(WHAT TO WORK ON)
Return each line below holding the string "Bronze".

BEGIN INFORMATION SHOWN

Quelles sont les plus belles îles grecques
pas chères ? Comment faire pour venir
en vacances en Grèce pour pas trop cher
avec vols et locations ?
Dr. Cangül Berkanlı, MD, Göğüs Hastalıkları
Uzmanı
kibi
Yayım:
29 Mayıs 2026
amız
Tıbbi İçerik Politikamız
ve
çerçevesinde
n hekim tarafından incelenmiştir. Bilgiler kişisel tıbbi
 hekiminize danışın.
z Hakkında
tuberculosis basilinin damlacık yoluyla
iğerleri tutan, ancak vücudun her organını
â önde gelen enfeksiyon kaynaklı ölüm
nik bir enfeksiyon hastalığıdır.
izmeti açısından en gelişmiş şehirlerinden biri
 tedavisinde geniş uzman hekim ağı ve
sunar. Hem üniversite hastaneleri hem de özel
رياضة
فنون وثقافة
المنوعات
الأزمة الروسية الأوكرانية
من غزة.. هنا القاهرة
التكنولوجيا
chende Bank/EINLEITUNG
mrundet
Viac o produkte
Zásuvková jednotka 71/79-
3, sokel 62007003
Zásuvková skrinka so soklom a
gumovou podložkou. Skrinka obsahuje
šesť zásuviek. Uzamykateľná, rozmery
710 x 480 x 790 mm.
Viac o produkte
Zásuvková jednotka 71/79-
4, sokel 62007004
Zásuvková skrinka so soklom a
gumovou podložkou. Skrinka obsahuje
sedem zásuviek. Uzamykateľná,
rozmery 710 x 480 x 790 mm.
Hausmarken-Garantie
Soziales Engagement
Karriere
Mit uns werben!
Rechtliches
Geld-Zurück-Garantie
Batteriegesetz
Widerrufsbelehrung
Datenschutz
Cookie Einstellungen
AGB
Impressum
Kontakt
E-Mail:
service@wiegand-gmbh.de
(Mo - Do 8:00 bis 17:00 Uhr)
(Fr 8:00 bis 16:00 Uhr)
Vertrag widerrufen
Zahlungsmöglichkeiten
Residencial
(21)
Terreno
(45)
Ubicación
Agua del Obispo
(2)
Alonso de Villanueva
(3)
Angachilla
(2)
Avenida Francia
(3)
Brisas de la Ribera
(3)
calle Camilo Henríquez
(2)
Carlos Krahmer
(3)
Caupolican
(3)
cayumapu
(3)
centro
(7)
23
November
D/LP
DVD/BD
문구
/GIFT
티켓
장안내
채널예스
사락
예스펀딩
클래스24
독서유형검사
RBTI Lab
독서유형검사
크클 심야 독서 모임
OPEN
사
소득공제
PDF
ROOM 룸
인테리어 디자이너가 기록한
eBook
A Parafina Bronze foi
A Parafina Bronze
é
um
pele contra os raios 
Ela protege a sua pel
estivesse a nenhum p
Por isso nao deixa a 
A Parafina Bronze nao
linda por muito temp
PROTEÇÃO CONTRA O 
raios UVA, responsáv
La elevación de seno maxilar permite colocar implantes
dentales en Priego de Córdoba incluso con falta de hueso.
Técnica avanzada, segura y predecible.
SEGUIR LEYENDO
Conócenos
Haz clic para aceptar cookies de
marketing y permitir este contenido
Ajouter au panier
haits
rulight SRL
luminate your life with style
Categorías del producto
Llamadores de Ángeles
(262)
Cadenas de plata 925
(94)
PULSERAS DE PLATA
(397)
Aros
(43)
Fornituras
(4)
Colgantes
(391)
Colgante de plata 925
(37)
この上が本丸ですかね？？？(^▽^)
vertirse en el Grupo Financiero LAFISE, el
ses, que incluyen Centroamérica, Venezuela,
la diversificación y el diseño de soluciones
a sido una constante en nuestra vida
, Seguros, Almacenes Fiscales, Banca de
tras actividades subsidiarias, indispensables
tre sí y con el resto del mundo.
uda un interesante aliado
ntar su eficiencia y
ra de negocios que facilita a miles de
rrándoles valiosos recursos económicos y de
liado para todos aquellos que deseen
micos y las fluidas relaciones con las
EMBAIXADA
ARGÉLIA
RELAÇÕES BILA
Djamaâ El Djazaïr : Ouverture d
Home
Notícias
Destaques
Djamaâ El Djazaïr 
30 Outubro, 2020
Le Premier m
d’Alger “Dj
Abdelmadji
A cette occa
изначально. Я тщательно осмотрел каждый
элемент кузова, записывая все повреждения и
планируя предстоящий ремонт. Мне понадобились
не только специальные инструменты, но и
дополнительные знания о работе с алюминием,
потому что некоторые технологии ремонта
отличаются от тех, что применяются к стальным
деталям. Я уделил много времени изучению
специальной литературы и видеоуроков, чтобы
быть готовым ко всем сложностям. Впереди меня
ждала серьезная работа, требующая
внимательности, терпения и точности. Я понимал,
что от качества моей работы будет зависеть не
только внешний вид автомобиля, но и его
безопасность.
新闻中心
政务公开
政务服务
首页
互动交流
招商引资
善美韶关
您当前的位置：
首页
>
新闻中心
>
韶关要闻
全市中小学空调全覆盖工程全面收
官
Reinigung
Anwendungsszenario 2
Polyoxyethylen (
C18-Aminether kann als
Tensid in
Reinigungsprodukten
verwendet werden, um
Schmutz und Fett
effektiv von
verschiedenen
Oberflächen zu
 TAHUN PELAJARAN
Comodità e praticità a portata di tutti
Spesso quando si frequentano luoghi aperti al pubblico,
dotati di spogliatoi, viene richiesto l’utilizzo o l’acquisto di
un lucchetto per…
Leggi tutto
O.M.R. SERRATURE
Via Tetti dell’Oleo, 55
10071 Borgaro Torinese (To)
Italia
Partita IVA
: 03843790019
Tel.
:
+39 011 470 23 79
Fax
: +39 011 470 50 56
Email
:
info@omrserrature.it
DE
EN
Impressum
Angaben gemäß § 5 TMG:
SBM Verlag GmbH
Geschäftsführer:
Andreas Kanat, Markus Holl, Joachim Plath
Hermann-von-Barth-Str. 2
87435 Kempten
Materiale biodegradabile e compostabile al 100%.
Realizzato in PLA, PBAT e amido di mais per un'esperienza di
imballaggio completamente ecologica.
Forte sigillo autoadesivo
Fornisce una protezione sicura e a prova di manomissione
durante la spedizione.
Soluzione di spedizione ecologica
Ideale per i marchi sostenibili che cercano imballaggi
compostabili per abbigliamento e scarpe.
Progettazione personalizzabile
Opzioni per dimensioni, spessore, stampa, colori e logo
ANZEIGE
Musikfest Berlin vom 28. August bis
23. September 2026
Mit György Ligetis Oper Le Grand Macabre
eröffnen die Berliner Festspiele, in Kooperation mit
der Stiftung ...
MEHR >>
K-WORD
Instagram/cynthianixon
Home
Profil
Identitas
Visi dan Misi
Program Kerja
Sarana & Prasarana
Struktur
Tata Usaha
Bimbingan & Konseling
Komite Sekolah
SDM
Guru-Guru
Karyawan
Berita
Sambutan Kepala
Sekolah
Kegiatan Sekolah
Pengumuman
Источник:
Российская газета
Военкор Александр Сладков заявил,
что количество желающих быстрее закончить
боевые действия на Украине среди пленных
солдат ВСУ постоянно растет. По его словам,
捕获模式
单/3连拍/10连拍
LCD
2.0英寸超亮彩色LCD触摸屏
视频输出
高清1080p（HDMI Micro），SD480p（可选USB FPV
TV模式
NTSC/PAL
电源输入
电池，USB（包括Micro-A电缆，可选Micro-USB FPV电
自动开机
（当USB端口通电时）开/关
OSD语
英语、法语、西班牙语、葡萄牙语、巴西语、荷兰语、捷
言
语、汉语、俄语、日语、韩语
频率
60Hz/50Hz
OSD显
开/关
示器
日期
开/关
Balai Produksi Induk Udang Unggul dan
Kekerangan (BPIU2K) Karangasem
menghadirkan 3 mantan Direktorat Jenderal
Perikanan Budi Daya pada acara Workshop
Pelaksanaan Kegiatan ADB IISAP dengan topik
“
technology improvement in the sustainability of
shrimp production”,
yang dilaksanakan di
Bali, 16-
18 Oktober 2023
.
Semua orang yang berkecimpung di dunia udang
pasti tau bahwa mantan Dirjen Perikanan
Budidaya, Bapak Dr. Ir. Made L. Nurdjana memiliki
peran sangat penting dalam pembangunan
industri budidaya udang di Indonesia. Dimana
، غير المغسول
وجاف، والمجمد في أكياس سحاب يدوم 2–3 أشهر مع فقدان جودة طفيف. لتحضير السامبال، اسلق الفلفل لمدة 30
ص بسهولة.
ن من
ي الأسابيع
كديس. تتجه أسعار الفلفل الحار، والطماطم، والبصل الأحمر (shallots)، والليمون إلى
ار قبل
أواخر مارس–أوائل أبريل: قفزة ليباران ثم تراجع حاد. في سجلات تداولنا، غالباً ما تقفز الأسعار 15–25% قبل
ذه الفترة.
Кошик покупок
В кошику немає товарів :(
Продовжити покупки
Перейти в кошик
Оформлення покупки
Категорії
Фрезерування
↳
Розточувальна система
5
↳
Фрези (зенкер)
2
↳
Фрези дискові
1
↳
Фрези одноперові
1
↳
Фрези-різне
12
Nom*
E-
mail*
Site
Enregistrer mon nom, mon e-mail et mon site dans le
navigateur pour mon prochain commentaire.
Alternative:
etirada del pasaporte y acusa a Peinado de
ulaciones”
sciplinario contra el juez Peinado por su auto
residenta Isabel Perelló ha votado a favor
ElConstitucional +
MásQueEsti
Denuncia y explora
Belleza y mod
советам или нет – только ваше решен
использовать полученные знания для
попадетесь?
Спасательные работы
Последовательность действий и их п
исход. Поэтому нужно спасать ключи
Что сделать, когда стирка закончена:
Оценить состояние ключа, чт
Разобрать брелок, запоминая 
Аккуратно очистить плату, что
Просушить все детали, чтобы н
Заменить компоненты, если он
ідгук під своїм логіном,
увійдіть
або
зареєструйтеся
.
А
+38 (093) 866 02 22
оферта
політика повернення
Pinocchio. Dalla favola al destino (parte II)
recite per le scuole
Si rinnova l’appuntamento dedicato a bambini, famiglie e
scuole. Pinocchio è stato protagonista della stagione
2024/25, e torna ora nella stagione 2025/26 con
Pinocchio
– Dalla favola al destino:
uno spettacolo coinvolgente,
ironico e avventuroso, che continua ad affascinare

END INFORMATION SHOWN

(SOLUTION)
A Parafina Bronze foi
A Parafina Bronze
A Parafina Bronze nao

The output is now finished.